Getting over my grudge that one hasn’t really seen Flowers of Shanghai unless seen on an abjectly hideous all-region DVD taken from your college library, I can acknowledge a 4K restoration of Hou Hsiao-hsien’s masterpiece as essential beyond essential. A milestone in the most seminal of contemporary careers and (even in a fuzzy transfer) one of the most enveloping movies of its time, this is cinema for which neglecting of any sort simply will not stand.

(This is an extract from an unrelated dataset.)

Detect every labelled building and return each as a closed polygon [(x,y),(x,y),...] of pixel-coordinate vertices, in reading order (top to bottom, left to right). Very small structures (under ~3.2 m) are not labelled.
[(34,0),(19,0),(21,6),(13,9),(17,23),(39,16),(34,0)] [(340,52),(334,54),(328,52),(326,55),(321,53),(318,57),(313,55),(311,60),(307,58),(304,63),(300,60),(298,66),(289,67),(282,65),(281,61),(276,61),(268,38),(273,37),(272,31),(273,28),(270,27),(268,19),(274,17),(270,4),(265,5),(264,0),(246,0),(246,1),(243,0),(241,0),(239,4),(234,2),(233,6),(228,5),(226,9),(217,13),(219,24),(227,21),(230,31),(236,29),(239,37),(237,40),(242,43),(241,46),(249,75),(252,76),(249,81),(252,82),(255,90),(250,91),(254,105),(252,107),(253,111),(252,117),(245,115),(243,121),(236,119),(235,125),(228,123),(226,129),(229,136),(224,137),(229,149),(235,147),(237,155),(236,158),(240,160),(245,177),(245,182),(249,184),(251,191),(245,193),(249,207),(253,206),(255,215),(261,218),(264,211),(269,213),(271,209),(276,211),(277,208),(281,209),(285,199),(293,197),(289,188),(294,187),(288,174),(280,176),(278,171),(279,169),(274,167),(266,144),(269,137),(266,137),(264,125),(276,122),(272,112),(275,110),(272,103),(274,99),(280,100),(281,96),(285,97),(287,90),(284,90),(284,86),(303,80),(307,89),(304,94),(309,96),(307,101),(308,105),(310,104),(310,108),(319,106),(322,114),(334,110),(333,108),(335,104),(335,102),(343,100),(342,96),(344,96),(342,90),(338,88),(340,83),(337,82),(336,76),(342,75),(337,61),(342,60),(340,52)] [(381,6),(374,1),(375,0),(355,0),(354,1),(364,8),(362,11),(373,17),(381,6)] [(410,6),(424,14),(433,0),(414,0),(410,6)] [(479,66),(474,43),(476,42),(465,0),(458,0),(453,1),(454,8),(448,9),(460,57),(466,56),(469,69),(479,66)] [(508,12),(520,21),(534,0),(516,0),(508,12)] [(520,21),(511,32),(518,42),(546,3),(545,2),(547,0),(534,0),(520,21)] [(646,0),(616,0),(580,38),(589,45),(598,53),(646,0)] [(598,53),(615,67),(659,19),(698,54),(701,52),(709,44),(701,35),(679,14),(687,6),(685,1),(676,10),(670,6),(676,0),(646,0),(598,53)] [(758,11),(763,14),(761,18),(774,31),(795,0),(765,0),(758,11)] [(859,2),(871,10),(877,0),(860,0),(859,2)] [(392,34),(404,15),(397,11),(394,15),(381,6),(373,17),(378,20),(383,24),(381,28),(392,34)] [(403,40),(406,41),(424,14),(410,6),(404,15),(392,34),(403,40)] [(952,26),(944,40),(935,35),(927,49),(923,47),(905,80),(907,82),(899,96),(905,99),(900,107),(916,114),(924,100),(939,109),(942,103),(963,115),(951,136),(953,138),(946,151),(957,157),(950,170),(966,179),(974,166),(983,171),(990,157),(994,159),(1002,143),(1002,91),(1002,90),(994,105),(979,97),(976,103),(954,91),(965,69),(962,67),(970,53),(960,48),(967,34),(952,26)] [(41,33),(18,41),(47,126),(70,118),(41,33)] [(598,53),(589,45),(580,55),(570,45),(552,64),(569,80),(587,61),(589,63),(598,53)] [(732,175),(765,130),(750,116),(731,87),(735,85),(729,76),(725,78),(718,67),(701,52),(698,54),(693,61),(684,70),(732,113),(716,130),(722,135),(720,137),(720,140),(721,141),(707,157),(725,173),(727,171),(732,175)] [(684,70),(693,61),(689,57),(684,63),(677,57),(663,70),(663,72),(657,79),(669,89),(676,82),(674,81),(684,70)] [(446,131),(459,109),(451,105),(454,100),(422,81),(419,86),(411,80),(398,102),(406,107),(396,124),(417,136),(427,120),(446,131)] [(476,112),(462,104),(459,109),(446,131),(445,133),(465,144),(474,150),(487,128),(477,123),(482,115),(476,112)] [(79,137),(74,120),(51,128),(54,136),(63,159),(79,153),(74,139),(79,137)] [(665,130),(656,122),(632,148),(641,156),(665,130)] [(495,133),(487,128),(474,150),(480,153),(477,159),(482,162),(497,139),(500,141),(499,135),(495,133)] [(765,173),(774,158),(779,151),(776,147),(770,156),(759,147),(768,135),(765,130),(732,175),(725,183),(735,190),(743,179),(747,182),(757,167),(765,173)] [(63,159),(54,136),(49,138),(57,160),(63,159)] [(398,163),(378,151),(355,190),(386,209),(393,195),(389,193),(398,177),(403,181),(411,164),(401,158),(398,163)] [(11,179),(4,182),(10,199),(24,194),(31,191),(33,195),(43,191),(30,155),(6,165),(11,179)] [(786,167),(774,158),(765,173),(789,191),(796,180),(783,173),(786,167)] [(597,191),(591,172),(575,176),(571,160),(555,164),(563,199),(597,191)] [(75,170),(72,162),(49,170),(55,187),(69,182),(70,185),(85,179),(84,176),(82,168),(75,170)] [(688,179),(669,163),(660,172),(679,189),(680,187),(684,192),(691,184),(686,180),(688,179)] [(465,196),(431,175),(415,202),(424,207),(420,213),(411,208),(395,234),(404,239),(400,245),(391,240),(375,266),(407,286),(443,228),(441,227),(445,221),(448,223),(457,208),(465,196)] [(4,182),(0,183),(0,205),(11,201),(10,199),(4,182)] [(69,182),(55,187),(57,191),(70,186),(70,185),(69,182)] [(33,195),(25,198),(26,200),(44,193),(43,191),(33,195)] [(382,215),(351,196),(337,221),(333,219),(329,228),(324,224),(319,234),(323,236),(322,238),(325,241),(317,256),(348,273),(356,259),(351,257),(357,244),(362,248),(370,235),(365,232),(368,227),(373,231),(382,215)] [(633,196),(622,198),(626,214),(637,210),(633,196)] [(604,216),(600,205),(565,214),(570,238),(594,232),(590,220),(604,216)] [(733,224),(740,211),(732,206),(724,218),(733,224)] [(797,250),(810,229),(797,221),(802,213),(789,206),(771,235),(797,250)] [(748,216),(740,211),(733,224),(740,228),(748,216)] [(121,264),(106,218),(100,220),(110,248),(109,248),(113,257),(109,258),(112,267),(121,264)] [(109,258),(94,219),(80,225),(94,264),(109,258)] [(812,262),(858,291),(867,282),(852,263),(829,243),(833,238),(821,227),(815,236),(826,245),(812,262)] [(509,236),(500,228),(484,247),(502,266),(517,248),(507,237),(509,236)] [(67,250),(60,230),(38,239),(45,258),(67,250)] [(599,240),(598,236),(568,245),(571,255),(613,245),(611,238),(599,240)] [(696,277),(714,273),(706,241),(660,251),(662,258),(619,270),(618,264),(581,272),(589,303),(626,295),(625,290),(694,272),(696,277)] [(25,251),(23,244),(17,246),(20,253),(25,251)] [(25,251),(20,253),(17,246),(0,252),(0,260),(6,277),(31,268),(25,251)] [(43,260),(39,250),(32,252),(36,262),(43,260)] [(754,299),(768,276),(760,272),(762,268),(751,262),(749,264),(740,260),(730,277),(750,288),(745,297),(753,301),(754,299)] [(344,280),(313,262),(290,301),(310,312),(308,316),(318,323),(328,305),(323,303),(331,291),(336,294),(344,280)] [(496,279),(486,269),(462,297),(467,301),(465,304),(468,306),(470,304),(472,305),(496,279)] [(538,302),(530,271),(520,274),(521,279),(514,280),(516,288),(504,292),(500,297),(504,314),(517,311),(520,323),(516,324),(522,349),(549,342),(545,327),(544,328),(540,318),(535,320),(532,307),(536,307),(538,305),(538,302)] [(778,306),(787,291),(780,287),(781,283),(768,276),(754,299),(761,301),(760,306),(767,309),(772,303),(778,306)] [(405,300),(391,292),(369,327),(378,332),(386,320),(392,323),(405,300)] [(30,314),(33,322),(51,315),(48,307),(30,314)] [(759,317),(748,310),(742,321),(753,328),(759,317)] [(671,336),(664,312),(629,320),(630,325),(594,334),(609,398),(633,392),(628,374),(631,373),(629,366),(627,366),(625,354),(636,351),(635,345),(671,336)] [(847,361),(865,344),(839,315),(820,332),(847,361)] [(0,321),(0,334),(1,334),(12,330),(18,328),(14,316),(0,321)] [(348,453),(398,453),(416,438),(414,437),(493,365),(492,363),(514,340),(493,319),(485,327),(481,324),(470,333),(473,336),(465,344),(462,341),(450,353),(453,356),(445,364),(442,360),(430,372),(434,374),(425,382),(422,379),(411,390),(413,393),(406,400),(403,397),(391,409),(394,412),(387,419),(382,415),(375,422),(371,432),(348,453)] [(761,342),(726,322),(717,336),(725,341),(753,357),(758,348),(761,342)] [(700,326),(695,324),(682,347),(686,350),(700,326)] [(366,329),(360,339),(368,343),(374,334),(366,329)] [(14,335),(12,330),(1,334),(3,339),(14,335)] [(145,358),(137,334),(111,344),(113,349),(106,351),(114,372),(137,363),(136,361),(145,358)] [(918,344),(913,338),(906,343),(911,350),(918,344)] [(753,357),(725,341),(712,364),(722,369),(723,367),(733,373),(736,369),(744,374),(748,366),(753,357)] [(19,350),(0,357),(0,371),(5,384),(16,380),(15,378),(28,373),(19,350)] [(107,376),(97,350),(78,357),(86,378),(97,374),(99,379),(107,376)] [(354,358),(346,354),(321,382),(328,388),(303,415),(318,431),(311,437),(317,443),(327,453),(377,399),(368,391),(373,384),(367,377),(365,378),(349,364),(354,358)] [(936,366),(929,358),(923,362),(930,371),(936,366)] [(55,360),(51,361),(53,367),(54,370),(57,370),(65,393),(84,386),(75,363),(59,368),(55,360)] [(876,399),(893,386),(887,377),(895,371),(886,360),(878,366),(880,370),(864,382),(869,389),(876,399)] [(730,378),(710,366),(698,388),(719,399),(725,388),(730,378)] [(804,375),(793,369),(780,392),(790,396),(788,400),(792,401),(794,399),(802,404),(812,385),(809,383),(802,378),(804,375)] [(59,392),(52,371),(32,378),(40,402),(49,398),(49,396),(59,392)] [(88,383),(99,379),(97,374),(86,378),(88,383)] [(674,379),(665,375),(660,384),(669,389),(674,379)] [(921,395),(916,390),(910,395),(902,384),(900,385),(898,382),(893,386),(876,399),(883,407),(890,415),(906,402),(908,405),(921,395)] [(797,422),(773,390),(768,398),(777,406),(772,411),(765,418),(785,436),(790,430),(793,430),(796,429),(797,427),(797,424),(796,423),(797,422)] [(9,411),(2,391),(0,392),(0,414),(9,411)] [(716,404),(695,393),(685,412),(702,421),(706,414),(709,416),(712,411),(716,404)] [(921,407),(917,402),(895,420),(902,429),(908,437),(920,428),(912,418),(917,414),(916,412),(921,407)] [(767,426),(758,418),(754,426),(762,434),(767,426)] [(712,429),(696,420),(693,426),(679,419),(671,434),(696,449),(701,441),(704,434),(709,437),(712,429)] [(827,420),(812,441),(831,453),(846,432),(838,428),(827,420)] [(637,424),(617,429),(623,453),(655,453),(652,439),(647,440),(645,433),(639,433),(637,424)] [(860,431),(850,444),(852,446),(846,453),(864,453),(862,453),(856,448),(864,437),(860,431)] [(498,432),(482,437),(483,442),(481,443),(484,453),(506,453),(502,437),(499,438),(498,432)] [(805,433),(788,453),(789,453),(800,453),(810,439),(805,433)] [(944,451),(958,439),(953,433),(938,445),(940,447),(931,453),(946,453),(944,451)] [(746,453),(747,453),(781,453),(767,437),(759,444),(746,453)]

And you can see it starting tomorrow, courtesy Film Forum, in advance of which there’s a trailer showing off the work conducted by Shochiku and Shanghai International Film Festival, who worked from the original 35mm negative. No joke, no exaggeration: seeing even just a bit of this on a browser window in a compressed version felt like a warm bath for my eyes.
Watch the trailer below:
An intoxicating, time-bending experience bathed in the golden glow of oil lamps and wreathed in an opium haze, Hou Hsiao-hsien’s gorgeous period reverie traces the romantic intrigue, jealousies, and tensions swirling around a late 19th century Shanghai brothel, where the courtesans live confined to a gilded cage, ensconced in opulent splendor yet forced to work to buy back their freedom. Among the regular clients is the taciturn Master Wang (Tony Leung Chiu-wai), whose relationship with his longtime mistress (Michiko Hada) is roiled by a perceived act of betrayal. Composed in a procession of entrancing long takes, Flowers of Shanghai evokes a vanished world of decadence and cruelty, an insular universe where much of the dramatic action remains tantalizingly offscreen—even as its emotional fallout registers with quiet devastation.